L’esposto è un documento formale presentato a Enac e Antitrust per denunciare pratiche di prolungamento dei tempi di volo con l’obiettivo di evitare rimborsi ai passeggeri.
- Quali sono i tempi di scostamento segnalati?
Il Codacons ha indicato scostamenti compresi tra 20 e 70 minuti rispetto agli orari effettivi di volo.
- Quali sono le implicazioni per i passeggeri?
Se i ritardi superano i 3 ore, i passeggeri hanno diritto a rimborsi o compensazioni.
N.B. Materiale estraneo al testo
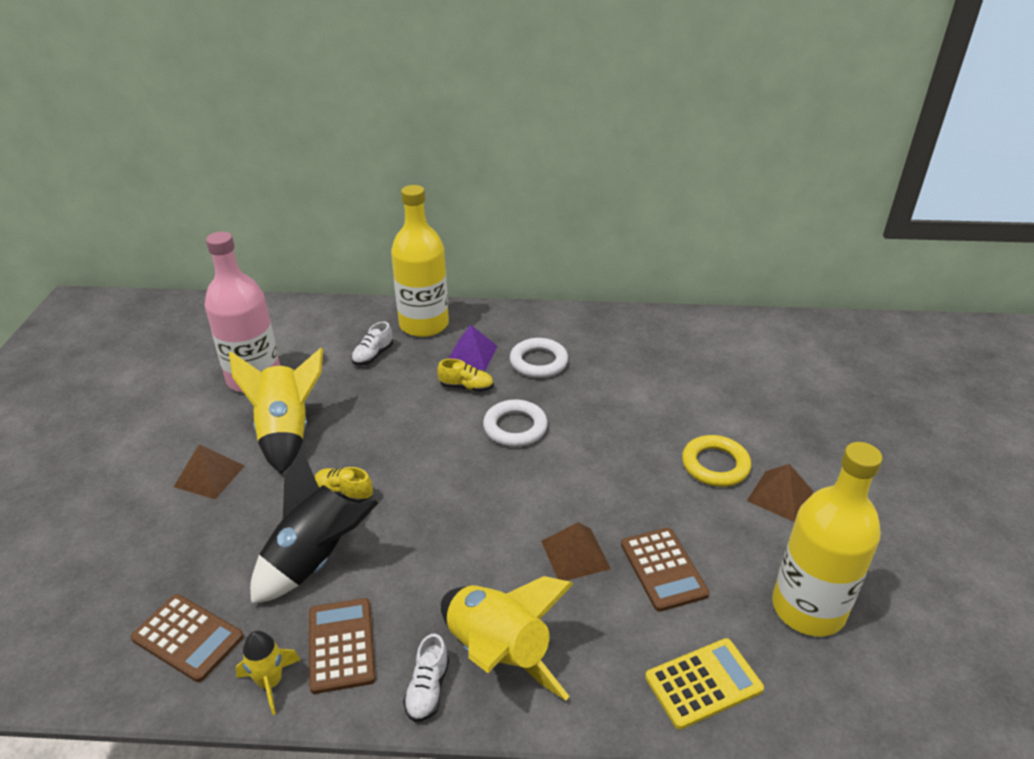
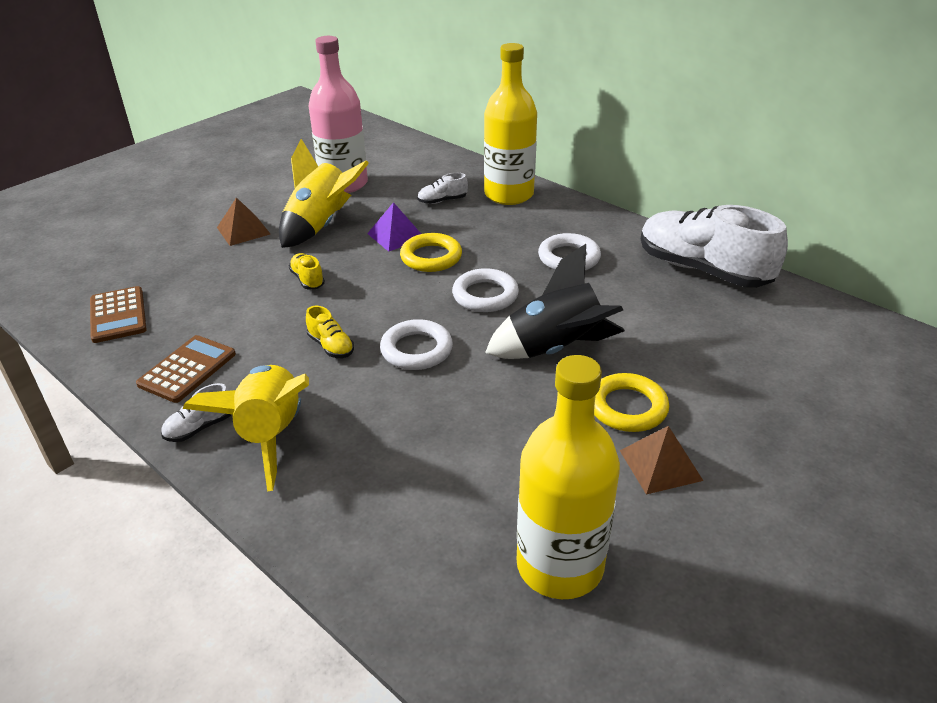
camera: 40 degrees right, 0 degrees up
(270, 682) = (125, 366): yellow rocket -> none
(316, 559) = (239, 311): black rocket -> black rocket (556, 349)
(429, 415) = (431, 257): none -> yellow ring
(466, 387) = (484, 250): yellow shoe -> yellow shoe (331, 346)
(471, 354) = (519, 230): purple pyramid -> purple pyramid (396, 235)
(520, 505) = (416, 350): none -> white ring
(575, 554) = (412, 405): brown pyramid -> none
(640, 328) = (702, 270): none -> white shoe
(663, 569) = (469, 456): brown calculator -> none
(703, 683) = (387, 555): yellow calculator -> none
Le pratiche di prolungamento possono ridurre la possibilità di ottenere tali benefici.
- Come può un passeggero richiedere un rimborso?
Il passeggero può presentare una richiesta di rimborso direttamente alla compagnia aerea, fornendo prova del volo e del ritardo. Se la compagnia non risponde, è possibile rivolgersi a Enac o a un organismo di tutela dei consumatori.
- Quali autorità sono coinvolte nella verifica di queste pratiche?
Enac è l’autorità di vigilanza sull’aviazione civile, mentre l’Antitrust può intervenire se le pratiche segnalate costituiscono un abuso di posizione dominante o una limitazione della concorrenza.